这些修士们行色匆匆,脸上普遍流露出忧虑之色,仿佛背负着千斤重担一般。
更让他感到奇怪的是,这些修士之间的交流甚少,彼此间透露出一种难以言喻的戒备气息。
好奇心作祟之下,他决定暗中跟踪其中一支队伍,看看究竟发生了何事。
经过一番追踪后,他惊讶地得知原来这些修士都是被上宗流云阁强行征召而来!
如果有哪个宗门胆敢违抗命令,那么最轻的惩罚便是更换掌权者;若是情节严重,则会遭到无情的屠杀,整个宗门覆灭殆尽。
至于他们此番出征所为何事,就连这些被征召的修士本人也是一无所知。
带着满心疑惑与不解,夏光意继续尾随这支神秘的队伍前行。
没想到走着走着,他们竟然踏入了另一个强大宗派——天剑宗的领地之内!不仅如此,这群人还趁着夜色偷袭并剿灭了天剑宗旗下的一个小型附属势力。
令人毛骨悚然的是,在完成这场血腥杀戮之后,他们并没有停止脚步,而是迅速拿出一种漆黑如墨、散发着诡异香气的丹药给那些幸存下来的修士服下。

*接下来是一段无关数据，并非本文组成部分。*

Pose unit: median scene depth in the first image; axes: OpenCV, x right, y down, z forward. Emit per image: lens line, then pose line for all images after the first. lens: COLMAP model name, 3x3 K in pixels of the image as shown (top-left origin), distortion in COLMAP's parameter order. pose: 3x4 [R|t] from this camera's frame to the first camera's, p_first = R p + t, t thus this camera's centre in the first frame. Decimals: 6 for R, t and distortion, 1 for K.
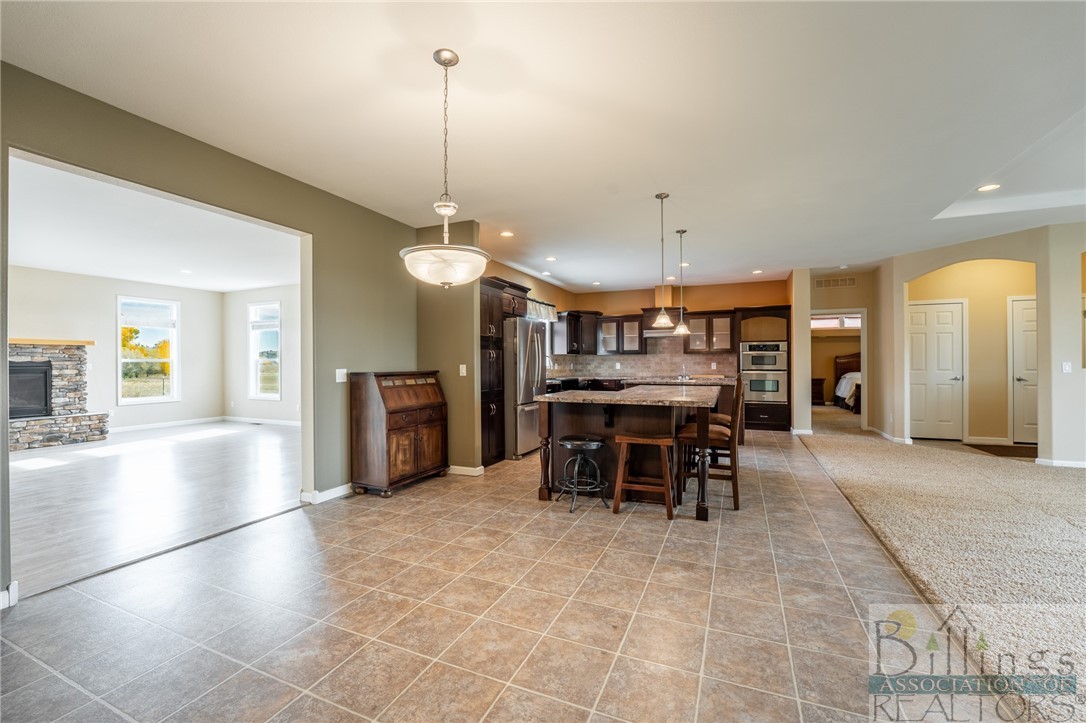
lens RADIAL K [[451.3, 0, 537.4], [0, 451.3, 363.0], [0, 0, 1]] dist [-0.023861, -0.000026]
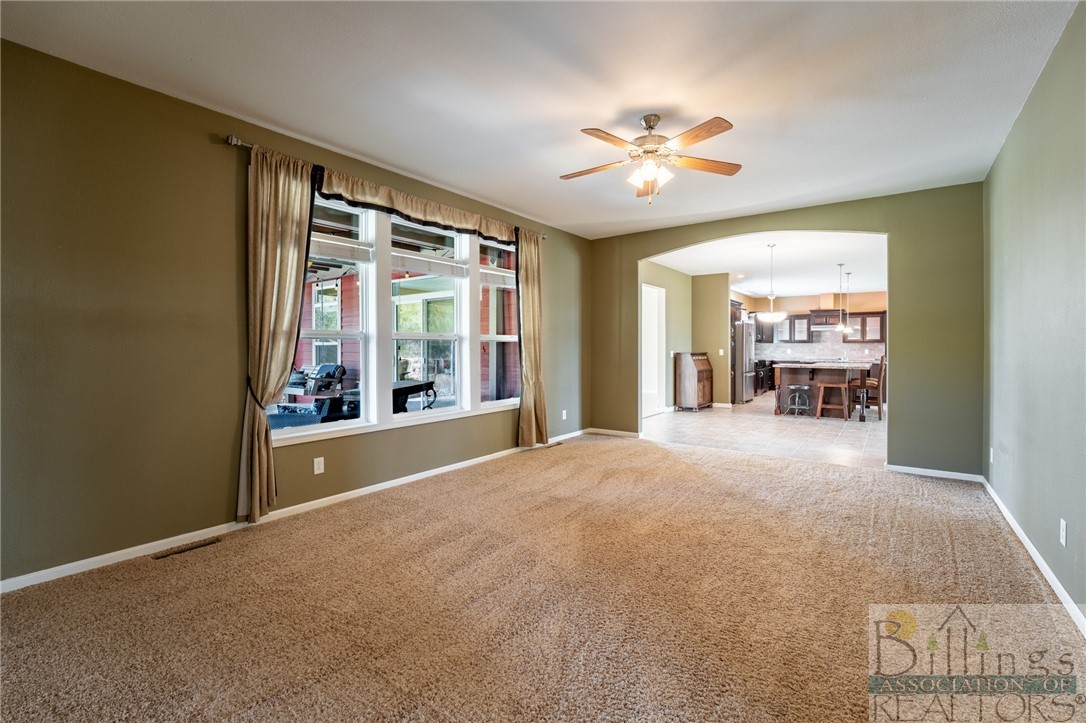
lens RADIAL K [[467.4, 0, 544.7], [0, 467.4, 348.3], [0, 0, 1]] dist [-0.034974, -0.000064]
pose [[0.973129, 0.007462, -0.230139, -0.340784], [-0.007382, 0.999972, 0.001211, 0.002177], [0.230141, 0.000521, 0.973157, -0.833440]]
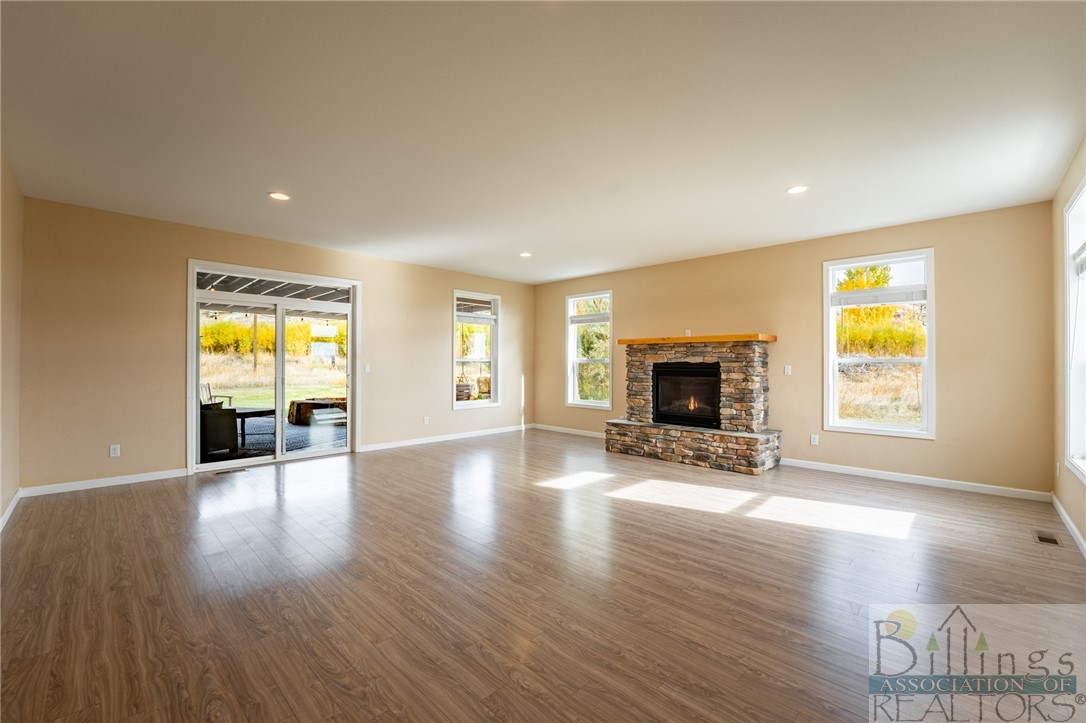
lens RADIAL K [[449.2, 0, 543.0], [0, 449.2, 361.5], [0, 0, 1]] dist [-0.012449, -0.000008]
pose [[-0.342996, 0.001249, -0.939336, -0.231674], [-0.001694, 0.999997, 0.001949, -0.006859], [0.939335, 0.002260, -0.342993, 1.048523]]
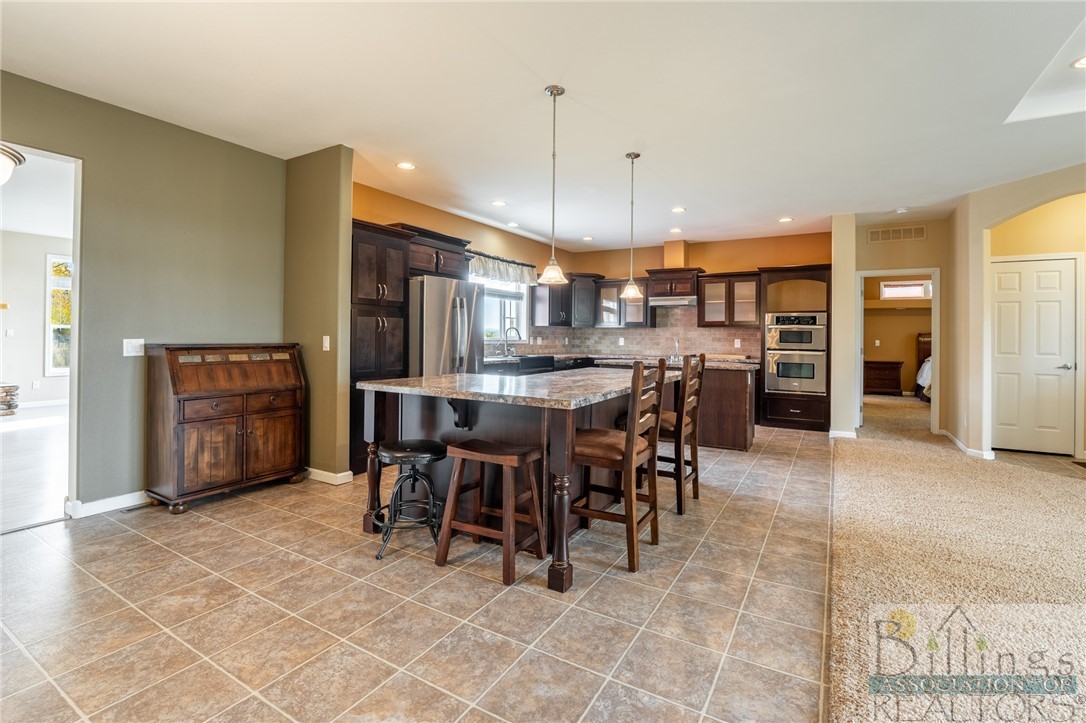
lens RADIAL K [[488.5, 0, 557.6], [0, 488.5, 333.0], [0, 0, 1]] dist [-0.024087, 0.000557]
pose [[0.994711, 0.013897, -0.101770, 0.236223], [-0.014708, 0.999866, -0.007221, -0.000748], [0.101656, 0.008680, 0.994782, 0.178198]]
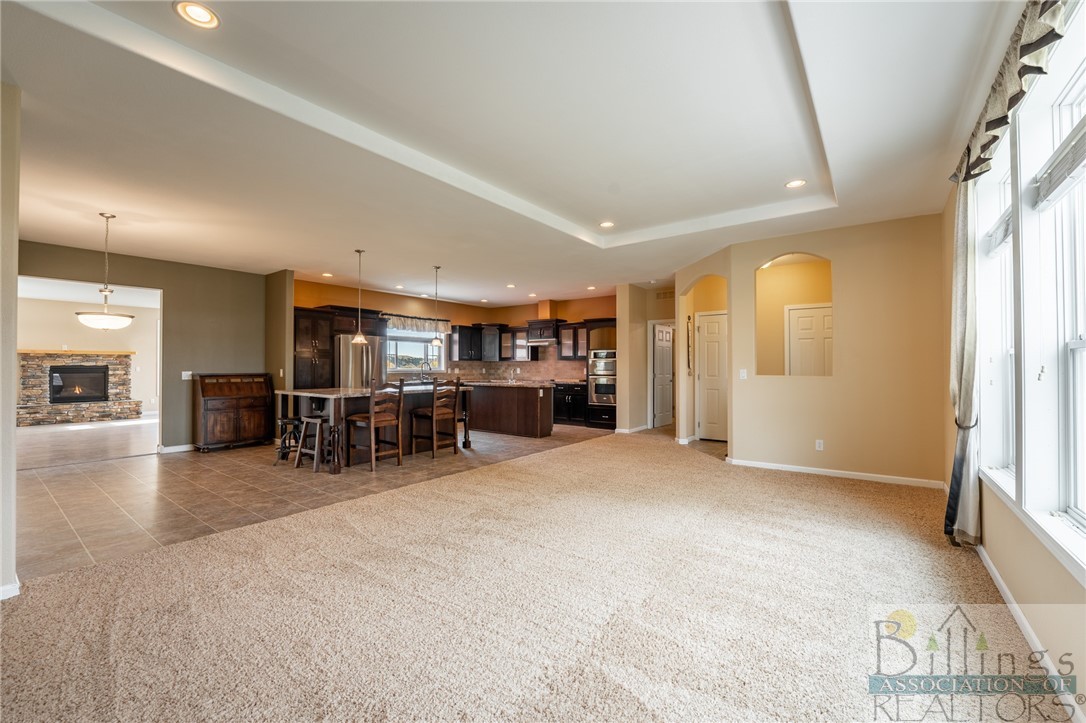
lens RADIAL K [[451.3, 0, 537.4], [0, 451.3, 363.0], [0, 0, 1]] dist [-0.023861, -0.000026]
pose [[0.973294, 0.001949, -0.229555, 0.754064], [-0.003969, 0.999957, -0.008340, -0.005680], [0.229529, 0.009028, 0.973260, -0.166453]]
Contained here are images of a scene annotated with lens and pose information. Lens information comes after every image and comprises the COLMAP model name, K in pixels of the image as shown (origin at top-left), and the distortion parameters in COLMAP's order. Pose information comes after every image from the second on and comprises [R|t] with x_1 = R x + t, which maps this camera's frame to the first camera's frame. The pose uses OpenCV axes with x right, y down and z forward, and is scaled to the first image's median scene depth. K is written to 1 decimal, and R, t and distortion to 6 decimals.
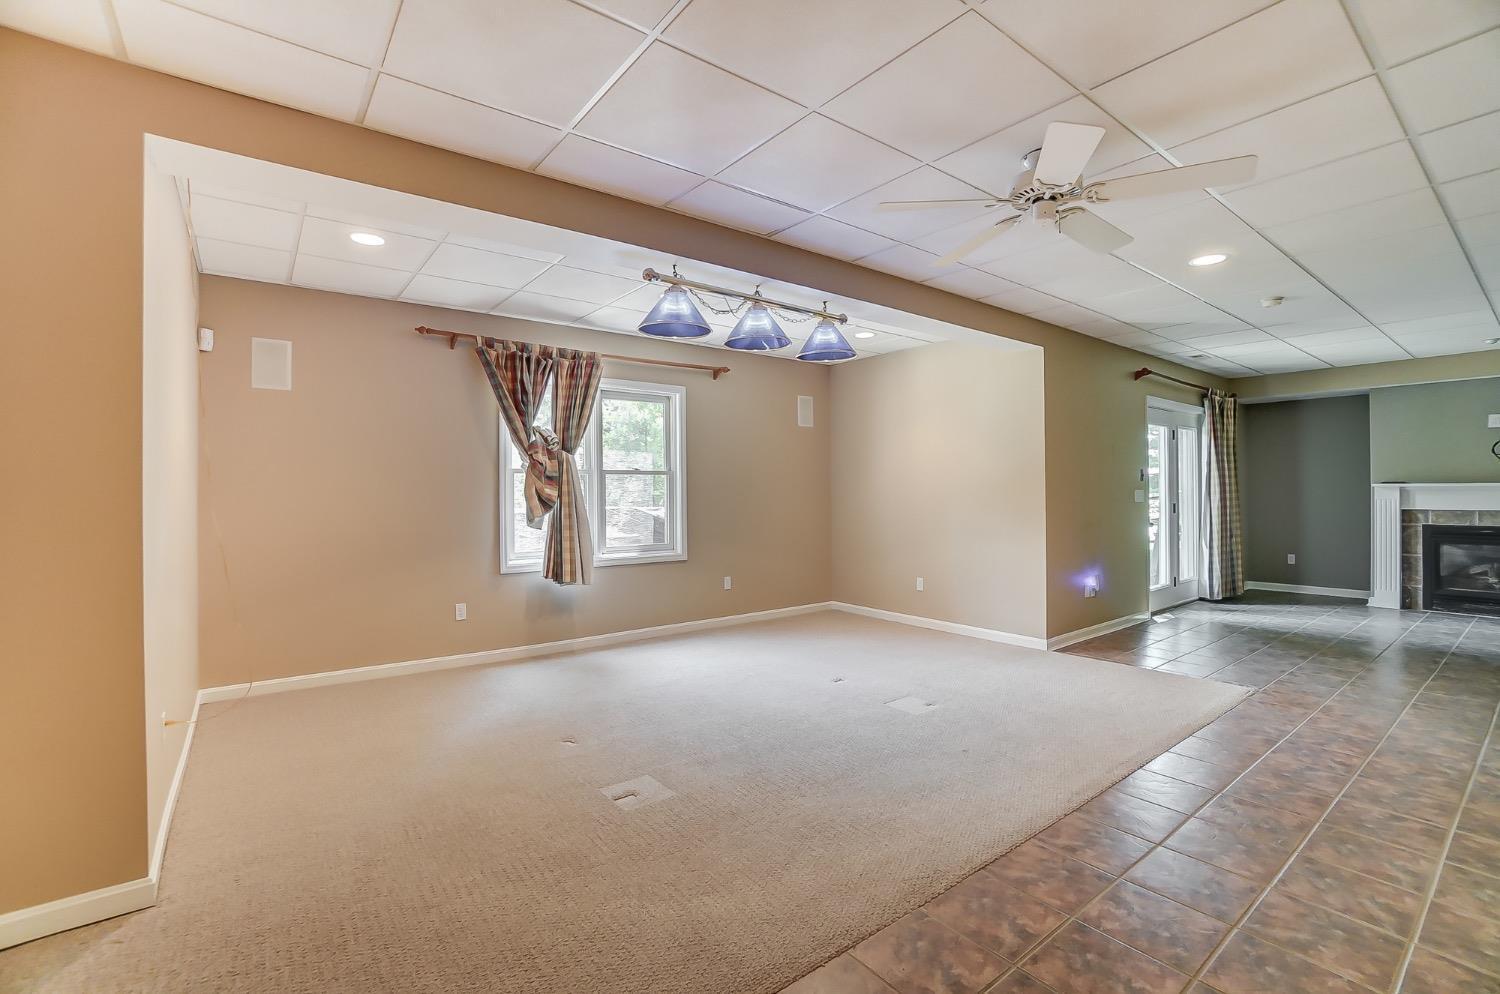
lens RADIAL K [[662.9, 0, 734.7], [0, 662.9, 485.6], [0, 0, 1]] dist [-0.059848, 0.026061]
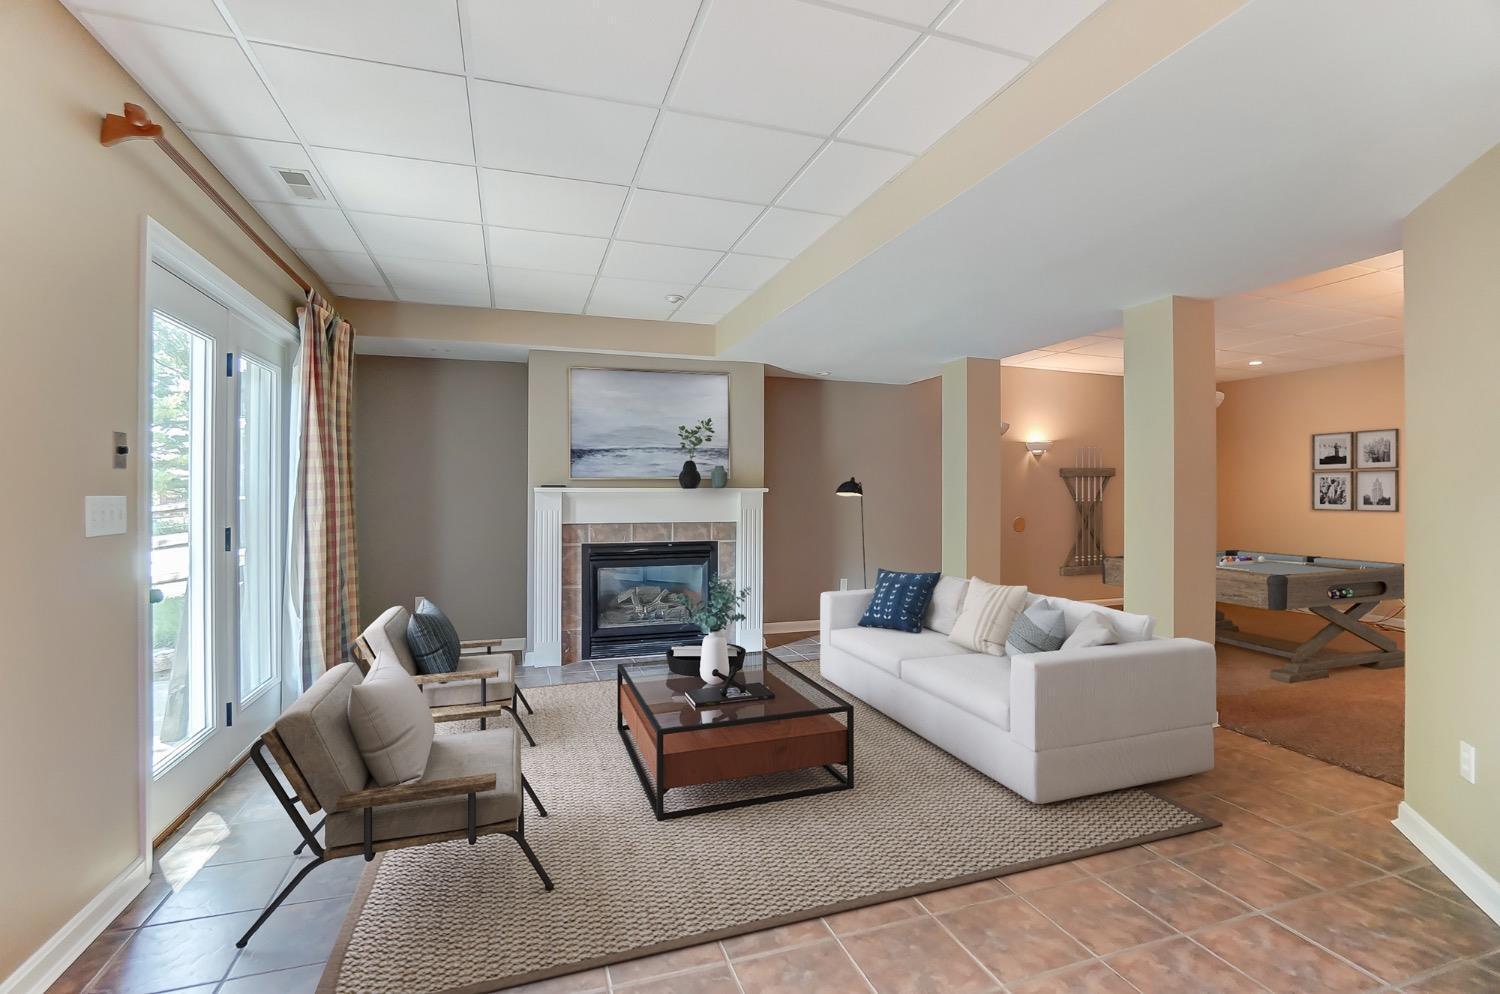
lens RADIAL K [[662.9, 0, 734.7], [0, 662.9, 485.6], [0, 0, 1]] dist [-0.059848, 0.026061]
pose [[0.318106, 0.017815, 0.947888, 0.376017], [-0.003980, 0.999840, -0.017456, 0.006117], [-0.948047, 0.001780, 0.318125, 0.540114]]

眨眼间,原本拼死抵抗的敌人变得温顺无比,完全失去了自我意识。
紧接着,这支队伍又马不停蹄地朝着下一目标进发……
察觉到情况不对,整个小灵界都有动荡的可能,他第一时间就往幽境赶。
听到夏光意带来的消息,薛坤更是忧心忡忡地道:
正在两人都猜测流云阁的目的时,薛坤的传讯玉符震动起来。
薛坤一看是齐恒昌的消息,立马神色严肃起来。
很快他放下手中的传讯玉符,脸色更加不好起来。
夏光意:“怎么了?谁发来的传讯?”
薛坤脸色有些苍白:“是齐老祖发过来,他说流云阁勾结魔修已经对天剑宗和天一宗发难了。”
夏光意:“那边境的弟子如何了。”
薛坤这时脸色轻松了一些:“齐老祖在发现情况不对,第一时间就召集了幽境的修士以各种借口脱离了各自的队伍,伤亡不大。”
“不过镇守边境的几个大乘修士重伤逃的逃,陨落的陨落,现在天一宗和天剑宗情况恐怕并不好,他说这两大宗门还有不少势力中的精英修士似乎不知去向了。”